Several genetic syndromes have been reported to increase the incidence of PDA, including chromosomal aberrations, single-gene mutations, and X-linked mutations.[ Common chromosomal aberrations, such as trisomy 21 (also known as Down syndrome) and 4p- syndrome (i.e., Wolf–Hirschhorn syndrome), have distinct craniofacial phenotypes.[ Single-gene mutations include Carpenter's syndrome and Holt–Oram syndrome. The former is characterized by craniosynostosis, abnormalities of the fingers and toes, and other developmental problems.[ Holt–Oram syndrome features abnormalities of the upper limbs and heart.[ Mutations in TFAP2B, which encodes a neural crest-derived transcription factor, can cause the abnormalities in Char syndrome, characterized by PDA, facial dysmorphism, and skeletal abnormalities of the hand.[ CHARGE syndrome (Coloboma of the eye, Heart defects (including PDA), Atresia of the choanae, Retarded growth and development, Genital hypoplasia, and Ear anomalies and/or deafness) is a specific collection of nonrandomly occurring congenital anomalies caused by heterozygous mutation of CHD7 transmitted in an autosomal-dominant manner.[ Myhre syndrome, a connective tissue disorder characterized by deafness, restricted joint movement, compact body habitus, and distinctive craniofacial and skeletal features, is caused by heterozygous mutations in SMAD4.[ Cardiac manifestations in Myhre syndrome included PDA, septal defects, aortic coarctation, and pericarditis.[ As both siblings in this report grew up normally (i.e., without mental, skeletal, or facial abnormalities), involvement of the aforementioned genetic syndromes is unlikely.

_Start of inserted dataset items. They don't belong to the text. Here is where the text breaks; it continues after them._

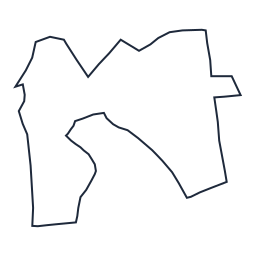 Qalat Saleh, Maysan, Iraq (orthographic projection)
{"feature_id": "34846034B15043886970359", "entity_name": "Qalat Saleh", "entity_type": "district", "adm_level": 2, "iso_a3": "IRQ", "parent_name": "Iraq", "parent_adm1": "Maysan", "projection": "orthographic", "projection_center": [47.323, 31.48], "detail": "fine", "context": "isolated", "style": "outline", "palette": "slate", "viewbox_px": 256, "rotation_deg": 0, "n_neighbors": 0, "source": "geoboundaries", "source_scale": "gbopen_adm2", "svg_char_len": 1081}
<svg xmlns="http://www.w3.org/2000/svg" viewBox="0 0 256 256"><path d="M50.0,36.8L35.7,42.0L32.2,57.7L25.8,70.4L15.4,86.7L22.8,84.4L24.7,94.8L24.2,101.2L18.8,111.1L22.7,123.8L27.2,134.3L30.6,165.6L31.6,182.4L33.1,207.9L32.3,225.9L37.9,226.2L46.8,225.2L55.7,224.3L75.9,222.4L77.3,216.1L78.3,207.9L80.5,197.1L86.2,189.9L91.5,180.4L94.8,174.1L95.9,171.0L94.8,164.3L91.8,159.3L88.6,154.2L83.7,150.4L80.5,147.3L75.7,144.1L71.1,140.6L66.0,135.6L67.9,133.7L70.8,129.3L73.5,125.8L75.1,121.1L82.7,118.6L93.2,114.5L103.9,112.9L106.6,118.2L113.1,124.2L118.7,127.4L127.6,130.2L138.1,138.1L152.1,150.1L156.4,154.5L162.4,160.8L172.1,172.2L178.8,183.2L180.4,186.1L186.9,197.8L190.9,196.8L199.8,192.4L210.9,188.0L226.7,181.9L224.8,170.6L219.2,140.6L217.8,122.0L216.4,111.9L214.3,97.4L224.2,96.7L230.4,96.1L240.6,95.1L231.7,76.2L225.3,76.2L211.3,76.2L210.2,60.1L207.2,43.1L205.7,30.4L201.8,29.8L195.2,30.0L182.5,30.4L169.6,32.2L158.3,38.0L150.4,44.4L139.0,50.8L120.7,39.7L109.3,53.1L98.9,64.1L88.1,76.9L76.7,60.0L66.3,43.8L63.9,39.7L50.0,36.8Z" fill="none" stroke="#1e293b" stroke-width="2"/></svg>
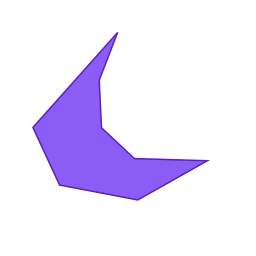 map outline of Wake Atoll (Robinson projection), rotated 116°
{"feature_id": "UMI-5179", "entity_name": "Wake Atoll", "entity_type": "state/province", "adm_level": 1, "iso_a3": "UMI", "parent_name": "United States Minor Outlying Islands", "parent_adm1": "", "projection": "robinson", "projection_center": [166.636, 19.291], "detail": "fine", "context": "isolated", "style": "filled", "palette": "violet", "viewbox_px": 256, "rotation_deg": 116, "n_neighbors": 0, "source": "natural_earth", "source_scale": "10m", "svg_char_len": 274}
<svg xmlns="http://www.w3.org/2000/svg" viewBox="0 0 256 256"><g transform="rotate(116 128 128)"><path d="M46.7,179.2L97.7,174.8L139.4,151.9L152.7,108.9L122.6,42.3L188.4,87.7L209.3,164.4L169.2,213.7L46.7,179.2Z" fill="#8b5cf6" stroke="#5b21b6" stroke-width="1.5"/></g></svg>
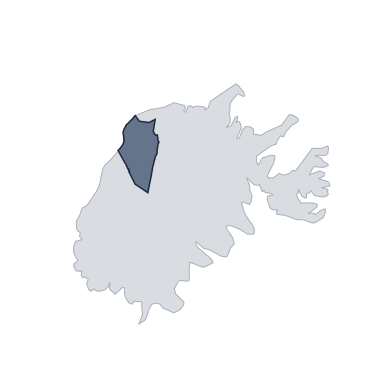 location of Skaftárhreppur, Suðurland, Iceland, rotated 149°
{"feature_id": "244011B24957701647142", "entity_name": "Skaftárhreppur", "entity_type": "district", "adm_level": 2, "iso_a3": "ISL", "parent_name": "Iceland", "parent_adm1": "Suðurland", "projection": "mercator", "projection_center": [-18.128, 64.02], "detail": "fine", "context": "in_parent", "style": "filled", "palette": "slate", "viewbox_px": 384, "rotation_deg": 149, "n_neighbors": 0, "source": "geoboundaries", "source_scale": "gbopen_adm2", "svg_char_len": 7056}
<svg xmlns="http://www.w3.org/2000/svg" viewBox="0 0 384 384"><g transform="rotate(149 192 192)"><path d="M281.2,116.0L284.1,116.3L288.9,114.1L295.9,107.7L298.8,106.3L305.5,106.3L297.4,112.5L294.4,119.2L292.1,122.6L292.1,124.0L297.8,128.1L300.6,126.8L301.8,127.3L302.9,129.2L303.6,133.0L303.1,137.0L301.5,141.0L299.3,144.3L299.6,145.3L301.4,145.9L310.7,143.9L311.8,148.7L312.6,150.3L312.4,151.9L308.6,157.1L313.0,153.9L316.5,152.9L322.5,154.6L324.9,156.4L326.3,159.7L329.3,158.7L330.6,160.6L330.7,162.6L329.3,168.0L325.8,170.7L327.9,174.7L329.7,174.7L330.0,175.6L329.8,178.0L327.1,180.7L331.6,183.7L332.1,184.8L331.8,188.3L331.1,190.2L329.7,191.4L326.5,191.6L324.6,192.9L325.2,195.0L324.6,200.8L322.0,205.5L319.7,208.0L317.3,209.7L310.9,207.8L311.2,211.9L308.9,214.4L309.3,216.5L310.1,217.6L309.7,220.2L306.8,225.7L304.7,227.5L300.5,229.7L294.6,234.7L288.6,234.6L273.7,241.7L267.9,245.5L257.4,257.0L253.0,259.9L245.5,261.4L222.8,268.8L220.3,273.2L220.2,274.2L221.2,275.9L219.5,279.0L216.1,281.3L214.4,281.3L211.6,279.4L211.3,280.3L212.4,282.6L201.3,286.5L186.0,284.4L172.5,279.0L161.7,277.9L154.1,270.3L153.9,269.1L154.7,266.8L157.4,265.8L156.1,263.4L151.5,267.5L150.1,267.4L148.1,265.7L148.0,264.1L144.2,263.5L137.6,258.6L137.1,257.5L138.7,255.9L138.4,255.6L134.8,255.8L129.6,260.3L98.7,262.1L97.6,259.8L96.3,250.9L97.4,247.2L98.7,247.5L102.3,252.6L110.6,249.8L114.0,247.9L117.1,243.0L118.9,241.5L121.4,235.3L123.9,231.5L129.2,229.7L124.5,228.6L116.7,233.6L114.1,233.6L115.3,231.4L118.0,229.0L116.1,228.8L115.4,227.7L115.3,225.4L116.7,221.6L125.9,215.0L123.8,213.7L117.4,218.8L112.7,220.6L108.9,218.2L107.1,215.1L107.2,213.7L109.4,209.7L109.1,208.9L107.5,208.5L103.4,204.8L96.9,205.2L80.8,203.1L68.7,208.2L65.8,205.8L63.4,200.7L63.9,198.7L66.0,197.6L72.0,197.7L80.7,195.3L84.7,192.3L86.2,193.1L87.0,194.5L92.3,192.2L95.2,189.6L100.0,190.9L118.2,189.5L120.5,186.0L121.5,181.8L121.1,181.0L114.4,184.8L112.9,184.7L105.1,182.7L102.4,180.4L103.3,178.6L107.4,174.6L117.8,168.0L119.3,166.6L119.4,165.0L115.3,162.2L107.4,163.0L105.4,159.6L98.9,157.6L94.6,158.8L92.3,156.8L66.6,167.5L58.3,162.6L52.4,161.7L51.9,160.2L55.3,155.5L57.7,154.6L60.1,155.1L64.6,158.4L67.8,159.4L63.8,154.6L63.6,149.9L62.4,148.7L61.2,145.6L61.7,144.6L66.4,145.2L73.9,150.6L77.6,149.7L82.4,146.2L71.7,144.3L68.4,140.0L70.7,137.8L76.3,138.1L70.1,130.7L69.8,129.4L70.8,126.1L78.6,129.0L74.5,124.6L74.4,123.6L75.6,122.8L76.2,120.1L78.1,119.1L82.0,120.0L88.1,125.1L89.0,126.5L89.3,131.6L91.6,130.8L94.5,131.6L96.9,128.1L98.5,128.9L99.8,132.0L99.6,138.9L101.3,136.5L104.1,136.3L104.5,130.6L104.0,126.1L94.7,120.9L91.1,117.0L91.5,115.7L93.3,114.6L103.0,113.6L98.8,111.4L97.8,109.1L90.5,109.9L86.7,109.0L86.7,107.8L88.1,106.1L92.6,102.5L101.1,102.2L104.5,103.1L111.1,111.0L116.3,114.2L125.0,124.8L130.6,128.9L130.9,129.9L130.0,131.1L127.8,132.6L131.1,134.4L133.2,137.1L133.3,138.3L131.5,146.7L129.4,149.5L124.2,147.9L125.4,150.5L129.1,153.4L130.0,155.0L129.4,156.5L131.2,156.0L131.7,156.9L130.9,161.7L130.0,163.4L133.1,164.3L135.2,166.7L137.8,176.2L139.2,168.9L139.9,166.2L141.1,165.2L142.6,157.7L146.1,153.3L149.3,151.6L152.7,156.8L155.1,157.4L157.6,148.2L157.9,141.4L157.2,133.8L157.6,128.4L159.3,125.2L161.4,124.2L166.1,127.4L170.0,134.9L175.8,143.0L179.9,145.1L180.6,144.8L181.3,142.2L180.7,131.5L182.6,125.7L187.4,124.3L194.7,119.0L196.4,118.9L200.0,121.9L206.4,132.8L211.0,137.8L213.4,145.7L214.5,147.2L215.5,144.7L215.6,141.2L210.0,124.6L209.9,122.4L210.5,120.5L220.5,121.4L222.7,123.3L229.7,132.8L233.1,128.9L239.9,117.7L242.2,118.0L247.9,122.6L250.2,122.2L257.0,118.1L258.5,112.8L255.6,102.1L256.8,99.9L263.1,97.2L269.8,97.7L276.8,107.7L277.1,112.4L281.2,116.0Z" fill="#d9dde1" stroke="#a8b0b8" stroke-width="1"/><path d="M230.2,214.1L225.0,219.9L218.1,227.4L217.2,228.5L216.8,229.1L216.1,229.8L215.5,230.5L213.5,232.8L212.9,233.5L212.6,233.9L212.3,234.3L211.7,234.9L211.4,235.0L211.0,235.3L210.8,235.5L210.5,235.8L210.2,236.1L209.9,236.6L209.1,237.4L208.9,237.5L208.5,238.0L208.1,238.3L207.9,238.5L207.3,238.9L207.0,239.2L206.8,239.3L206.7,239.4L206.6,239.5L206.5,239.8L206.3,239.9L205.9,240.4L205.8,240.5L205.7,240.7L205.5,240.9L205.4,241.1L205.2,241.3L204.7,241.5L204.4,241.7L204.2,241.8L203.9,241.8L203.7,241.9L203.4,242.1L202.8,242.5L202.3,243.0L202.0,243.4L201.8,243.5L201.7,243.7L201.6,243.8L201.0,244.8L200.9,245.0L200.8,245.4L200.7,245.5L200.4,245.8L200.2,246.0L199.8,246.5L199.5,246.8L199.2,247.1L199.1,247.3L198.9,247.4L198.8,247.6L198.7,247.8L198.7,248.0L198.4,248.2L198.1,248.3L198.0,248.5L197.9,248.6L197.8,248.8L197.7,249.0L197.5,249.3L197.4,249.5L197.2,249.6L197.0,249.8L196.9,250.0L196.3,250.6L195.9,250.9L195.0,251.5L194.9,251.6L194.7,251.7L194.8,251.8L195.0,251.9L195.0,252.0L194.9,252.3L194.8,252.5L194.9,252.8L194.7,252.9L194.7,253.0L194.6,253.3L193.8,255.3L193.5,255.9L192.5,258.4L192.3,258.8L192.5,258.9L193.8,259.3L194.1,261.4L194.0,263.8L192.6,265.6L191.7,266.6L190.5,268.0L186.2,273.2L193.1,273.7L196.8,276.7L200.7,279.8L200.8,281.1L201.3,286.8L201.5,286.8L201.8,286.7L202.0,286.6L202.5,286.4L202.9,286.3L203.5,286.1L203.9,285.9L204.5,285.7L204.9,285.6L205.4,285.3L205.7,285.3L206.4,285.1L207.1,284.9L207.3,284.9L207.8,284.8L208.9,284.5L209.0,284.5L209.3,284.4L209.9,284.2L210.4,284.1L211.5,283.8L212.0,283.7L212.4,283.6L212.7,283.6L212.8,283.5L213.3,283.4L213.5,283.5L213.7,283.4L213.9,283.2L214.3,283.0L214.4,282.9L214.5,282.8L214.6,282.7L214.8,282.7L215.0,282.5L215.3,282.3L215.6,282.2L215.8,282.1L216.0,282.0L216.5,281.7L216.8,281.5L217.3,281.2L217.6,281.0L218.1,280.7L218.3,280.5L218.5,280.3L218.7,280.2L218.8,280.1L219.3,279.7L219.6,279.4L220.4,278.5L220.7,278.0L220.8,277.8L220.9,277.6L221.0,277.5L221.0,277.4L221.1,277.1L221.2,276.8L221.3,276.5L221.4,276.3L221.4,276.2L221.5,276.1L221.6,275.6L221.7,275.3L221.8,275.2L222.0,274.9L222.1,274.7L222.1,274.4L222.3,274.2L222.5,273.6L222.7,273.4L222.8,273.2L222.9,272.9L223.0,272.8L223.0,272.7L223.3,272.2L223.4,271.9L223.5,271.8L223.4,271.7L223.5,271.5L223.7,271.4L223.8,271.3L224.0,270.9L224.2,270.7L224.4,270.4L224.8,270.0L225.0,269.8L225.2,269.6L225.3,269.4L225.8,269.2L226.0,268.9L226.3,268.7L226.5,268.6L226.8,268.4L227.3,268.1L227.6,268.0L227.8,267.9L228.0,267.8L228.2,267.7L228.6,267.5L229.3,267.2L229.8,266.9L230.0,266.9L230.6,266.7L230.8,266.7L231.0,266.5L231.3,266.4L231.5,266.3L232.0,266.1L232.4,266.1L232.5,266.0L232.8,265.9L233.0,265.9L233.3,265.8L233.8,265.6L234.0,265.6L234.5,252.1L234.3,249.8L234.4,249.6L234.4,249.4L234.5,249.1L234.6,248.9L234.6,248.7L234.7,248.4L234.6,248.2L234.7,247.9L234.8,247.6L234.7,247.5L234.8,247.4L234.7,247.2L234.7,246.9L234.7,246.7L234.8,246.6L234.8,246.4L234.9,246.2L234.8,245.9L234.9,245.7L235.0,245.4L234.9,245.3L234.9,245.2L235.0,245.1L235.0,244.9L235.1,244.7L235.1,244.4L235.1,244.2L234.9,244.2L235.0,244.1L235.0,243.9L235.1,243.7L235.0,243.4L235.0,243.2L234.9,243.2L234.8,242.9L234.7,242.9L234.7,242.7L234.8,242.6L234.7,242.4L234.8,242.3L234.8,242.2L235.0,242.1L235.0,241.9L235.3,241.7L235.5,241.8L235.7,241.7L235.8,241.7L235.7,241.4L235.6,241.2L236.0,237.4L236.7,227.9L233.5,221.2L230.2,214.1Z" fill="#64748b" stroke="#1e293b" stroke-width="1.5"/></g></svg>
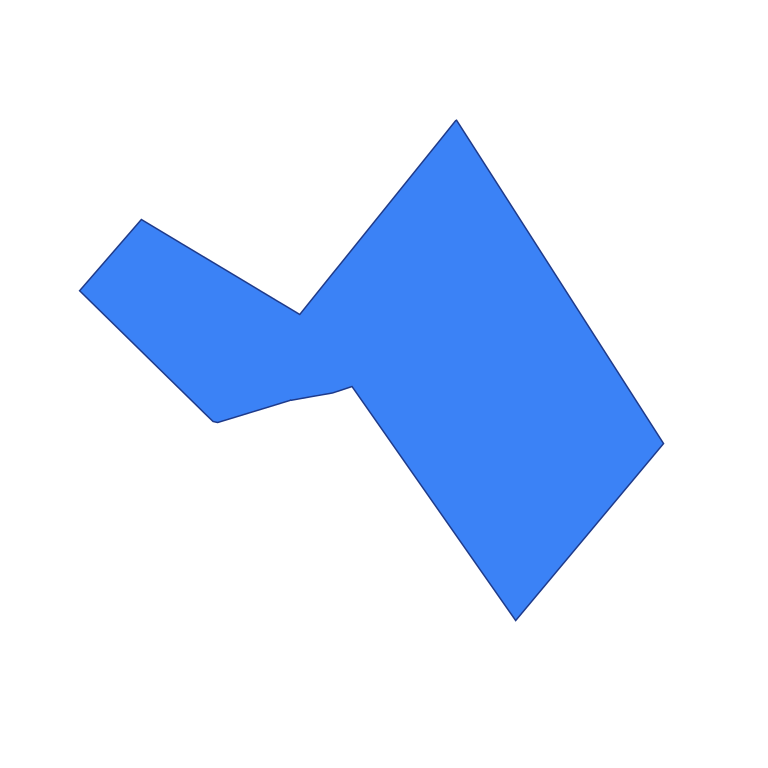 the district of Bindura Urban, Mashonaland Central, Zimbabwe, rotated 147°
{"feature_id": "62879985B95649455057602", "entity_name": "Bindura Urban", "entity_type": "district", "adm_level": 2, "iso_a3": "ZWE", "parent_name": "Zimbabwe", "parent_adm1": "Mashonaland Central", "projection": "orthographic", "projection_center": [31.346, -17.309], "detail": "fine", "context": "isolated", "style": "filled", "palette": "blue", "viewbox_px": 768, "rotation_deg": 147, "n_neighbors": 0, "source": "geoboundaries", "source_scale": "gbopen_adm2", "svg_char_len": 531}
<svg xmlns="http://www.w3.org/2000/svg" viewBox="0 0 768 768"><g transform="rotate(147 384 384)"><path d="M180.2,452.9L179.5,565.7L180.6,565.8L201.4,558.9L358.3,507.4L366.4,504.8L399.8,493.8L416.8,488.2L427.1,509.3L427.4,509.8L452.5,561.3L478.1,613.5L478.5,614.4L497.9,654.1L588.5,628.0L561.5,506.8L553.5,471.1L550.4,457.0L547.8,445.7L544.5,442.3L472.1,421.5L471.0,421.4L470.7,420.9L451.7,412.9L432.0,404.5L412.2,399.3L402.4,113.9L182.0,181.8L181.0,335.2L180.2,452.9Z" fill="#3b82f6" stroke="#1e3a8a" stroke-width="1.5"/></g></svg>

The hemodynamic change after endothelin receptor antagonist treatment in the younger brother was compatible with results from the BREATHE-5 study. That study showed that endothelin receptor antagonist treatment improved the functional status of Eisenmenger syndrome by decreasing both pulmonary arterial and systemic arterial pressure and resistance but had no impact on the shunting.[

For PDA with the presence of right-to-left shunting, current guidelines do not suggest simple closure of the shunt either by catheter or surgery.[ Heart–lung or lung transplantation is an option in special cases not responsive to medical treatment, but is limited by organ availability.[ Palliation with endothelin receptor antagonist or phosphodiesterase type-5 inhibitor may decrease pulmonary vascular resistance, decrease pulmonary arterial pressure, and improve functional status, as occurred in both of our cases.[

Conclusion

In this report, we presented rare clustering of congenital deafness, PDA with Eisenmenger complex, and differential cyanosis in male siblings within a family. Palliation with endothelin receptor antagonist may improve functional status as our cases did. Further studies are needed to define the possible genetic links.